Gedruckte Elektronik: Regionen und Akteure

Schaut man sich die weltweiten Regionen an, in denen das Thema gedruckte Elektronik eine Rolle spielt, so kann man festhalten, dass Ostasien die Nase vorn hat: Über die Hälfte des Umsatzes mit gedruckter Elektronik wird hier erzeugt. Dabei erweisen sich japanische Firmen als Technologieführer. In Europa steht weniger die Produktion im Vordergrund, aber an technologischen Fortschritten, etwa bei Druckmaterialien und -verfahren, haben einige europäische Unternehmen maßgeblichen Anteil. Ebenso spielt Nordamerika ganz oben mit.

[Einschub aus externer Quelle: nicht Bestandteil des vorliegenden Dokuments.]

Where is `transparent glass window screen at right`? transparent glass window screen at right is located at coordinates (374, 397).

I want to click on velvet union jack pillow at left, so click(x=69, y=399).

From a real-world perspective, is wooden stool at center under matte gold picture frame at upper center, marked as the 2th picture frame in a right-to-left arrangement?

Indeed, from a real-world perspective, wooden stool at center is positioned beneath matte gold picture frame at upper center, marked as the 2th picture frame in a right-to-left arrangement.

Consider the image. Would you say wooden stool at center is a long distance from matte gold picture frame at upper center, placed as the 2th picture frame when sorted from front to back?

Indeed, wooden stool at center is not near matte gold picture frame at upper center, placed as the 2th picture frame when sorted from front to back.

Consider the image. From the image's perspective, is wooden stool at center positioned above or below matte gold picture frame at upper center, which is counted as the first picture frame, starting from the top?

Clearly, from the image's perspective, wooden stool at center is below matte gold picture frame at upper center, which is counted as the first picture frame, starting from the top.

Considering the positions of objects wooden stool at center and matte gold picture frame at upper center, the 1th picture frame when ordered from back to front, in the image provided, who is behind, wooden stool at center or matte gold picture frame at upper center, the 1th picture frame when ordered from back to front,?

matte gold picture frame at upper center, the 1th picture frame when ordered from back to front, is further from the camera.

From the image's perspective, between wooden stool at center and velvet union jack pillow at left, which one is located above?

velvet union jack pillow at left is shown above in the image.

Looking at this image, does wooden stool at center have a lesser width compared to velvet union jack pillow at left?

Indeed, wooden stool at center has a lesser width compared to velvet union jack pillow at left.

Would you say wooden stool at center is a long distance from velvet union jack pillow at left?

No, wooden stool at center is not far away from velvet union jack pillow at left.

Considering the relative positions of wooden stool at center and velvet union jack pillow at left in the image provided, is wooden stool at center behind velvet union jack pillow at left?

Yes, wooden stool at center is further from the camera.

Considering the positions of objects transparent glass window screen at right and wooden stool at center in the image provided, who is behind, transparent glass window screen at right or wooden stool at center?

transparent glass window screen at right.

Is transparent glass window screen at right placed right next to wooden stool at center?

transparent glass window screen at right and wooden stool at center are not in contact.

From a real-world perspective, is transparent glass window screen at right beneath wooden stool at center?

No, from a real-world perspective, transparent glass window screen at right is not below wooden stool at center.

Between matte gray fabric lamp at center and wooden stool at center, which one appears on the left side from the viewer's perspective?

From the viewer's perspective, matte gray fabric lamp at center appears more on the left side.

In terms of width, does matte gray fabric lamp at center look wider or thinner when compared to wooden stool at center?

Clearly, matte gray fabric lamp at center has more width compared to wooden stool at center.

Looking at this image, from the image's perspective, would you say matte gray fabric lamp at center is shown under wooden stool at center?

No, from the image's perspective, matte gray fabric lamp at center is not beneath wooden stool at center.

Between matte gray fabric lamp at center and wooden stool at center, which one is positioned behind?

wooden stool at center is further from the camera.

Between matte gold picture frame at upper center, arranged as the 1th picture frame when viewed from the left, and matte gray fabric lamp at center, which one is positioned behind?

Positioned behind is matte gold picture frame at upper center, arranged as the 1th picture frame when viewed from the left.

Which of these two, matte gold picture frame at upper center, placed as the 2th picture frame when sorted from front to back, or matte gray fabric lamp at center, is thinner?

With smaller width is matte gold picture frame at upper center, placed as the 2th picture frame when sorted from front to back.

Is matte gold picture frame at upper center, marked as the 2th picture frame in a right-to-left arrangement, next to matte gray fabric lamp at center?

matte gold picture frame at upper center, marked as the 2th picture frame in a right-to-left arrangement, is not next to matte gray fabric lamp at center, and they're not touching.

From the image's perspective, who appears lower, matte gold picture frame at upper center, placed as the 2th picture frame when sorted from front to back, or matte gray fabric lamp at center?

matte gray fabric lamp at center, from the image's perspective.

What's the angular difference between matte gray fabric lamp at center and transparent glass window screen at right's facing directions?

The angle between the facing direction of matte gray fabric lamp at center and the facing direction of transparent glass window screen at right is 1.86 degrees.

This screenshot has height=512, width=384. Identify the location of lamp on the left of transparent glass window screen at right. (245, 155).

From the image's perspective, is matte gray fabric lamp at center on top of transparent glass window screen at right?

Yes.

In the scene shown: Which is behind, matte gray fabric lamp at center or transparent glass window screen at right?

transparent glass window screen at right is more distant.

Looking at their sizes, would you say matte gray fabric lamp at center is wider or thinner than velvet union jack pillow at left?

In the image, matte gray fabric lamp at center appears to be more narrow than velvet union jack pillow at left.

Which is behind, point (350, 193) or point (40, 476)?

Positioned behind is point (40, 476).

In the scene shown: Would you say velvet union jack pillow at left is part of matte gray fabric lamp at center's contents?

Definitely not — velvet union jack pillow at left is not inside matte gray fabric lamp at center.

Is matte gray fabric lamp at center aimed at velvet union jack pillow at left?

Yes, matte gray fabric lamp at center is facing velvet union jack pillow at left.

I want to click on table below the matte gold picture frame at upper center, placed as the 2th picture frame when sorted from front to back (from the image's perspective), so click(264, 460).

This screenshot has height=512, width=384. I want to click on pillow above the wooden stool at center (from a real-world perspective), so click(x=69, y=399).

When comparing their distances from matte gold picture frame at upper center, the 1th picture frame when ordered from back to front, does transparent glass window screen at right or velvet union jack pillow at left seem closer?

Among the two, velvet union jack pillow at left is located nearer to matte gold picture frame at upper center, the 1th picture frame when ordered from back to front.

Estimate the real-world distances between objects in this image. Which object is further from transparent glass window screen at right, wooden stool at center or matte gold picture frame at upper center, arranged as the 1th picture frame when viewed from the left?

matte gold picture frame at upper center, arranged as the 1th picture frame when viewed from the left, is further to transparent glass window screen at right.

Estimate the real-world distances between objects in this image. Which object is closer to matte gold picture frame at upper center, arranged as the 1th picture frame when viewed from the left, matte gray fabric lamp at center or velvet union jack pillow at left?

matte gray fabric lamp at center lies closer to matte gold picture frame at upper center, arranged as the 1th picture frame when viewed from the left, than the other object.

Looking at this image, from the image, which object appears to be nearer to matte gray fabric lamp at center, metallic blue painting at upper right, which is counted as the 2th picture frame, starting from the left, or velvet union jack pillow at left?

Gute Rahmenprogramme und Forschungsinstitutionen wie beispielsweise die Fraunhofer-Institute IFAM und IISB sorgen in Deutschland dafür, dass die gedruckte Elektronik auch hierzulande eine stetig wachsende Beachtung findet. Zu dieser Thematik haben sich vor allem zwei Regionen herauskristallisiert: zum einen die Region um Dresden, auch Silicon Saxony genannt, und der Rhein-Neckar-Raum. Silicon Saxony ist eines der größten europäischen Cluster für organische und gedruckte Elektronik mit fast 40 Unternehmen (zum Beispiel Novaled, Ledon OLED Lighting, Printechnologics und Plastic Logic) und 17 Forschungseinrichtungen (TU Chemnitz, Fraunhofer IPMS und COMEDD). Das Herzstück des Spitzenclusters „Forum Organic Electronics“ ist die InnovationLab GmbH in Heidelberg. Hier erforschen das KIT, die TU Darmstadt, die TU Braunschweig, die Uni Heidelberg, das Max-Planck-Institut für Polymerforschung sowie Großunternehmen wie BASF, Merck und Heidelberger Druck gemeinsam material-, prozess- und verfahrenstechnische Grundlagen zur Herstellung gedruckter Elektronik.